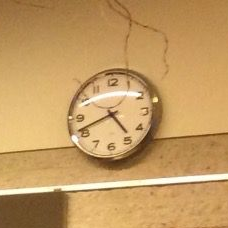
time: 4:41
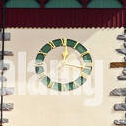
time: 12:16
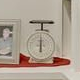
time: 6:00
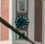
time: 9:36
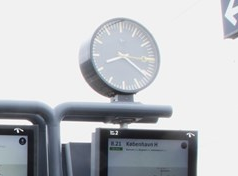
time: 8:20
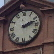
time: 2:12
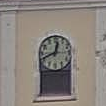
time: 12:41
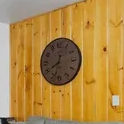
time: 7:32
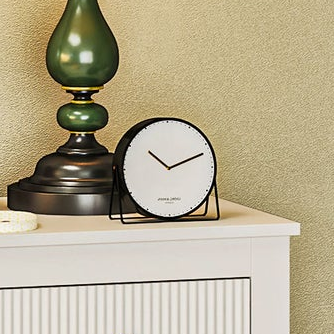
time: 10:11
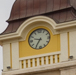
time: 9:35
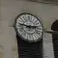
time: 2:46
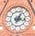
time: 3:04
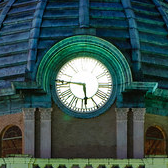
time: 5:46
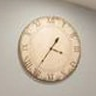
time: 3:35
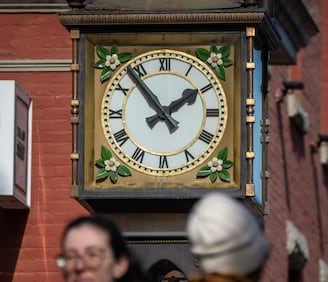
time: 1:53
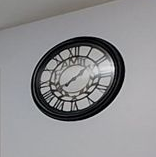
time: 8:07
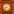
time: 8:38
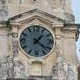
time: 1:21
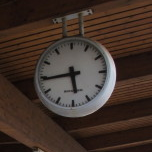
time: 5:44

^^^^

SET PROBLEM —
Output each "time:" line from the data above, unchanged and in order. Leave the pictures out.

RESULT OF THIS EXERCISE —
time: 4:41
time: 12:16
time: 6:00
time: 9:36
time: 8:20
time: 2:12
time: 12:41
time: 7:32
time: 10:11
time: 9:35
time: 2:46
time: 3:04
time: 5:46
time: 3:35
time: 1:53
time: 8:07
time: 8:38
time: 1:21
time: 5:44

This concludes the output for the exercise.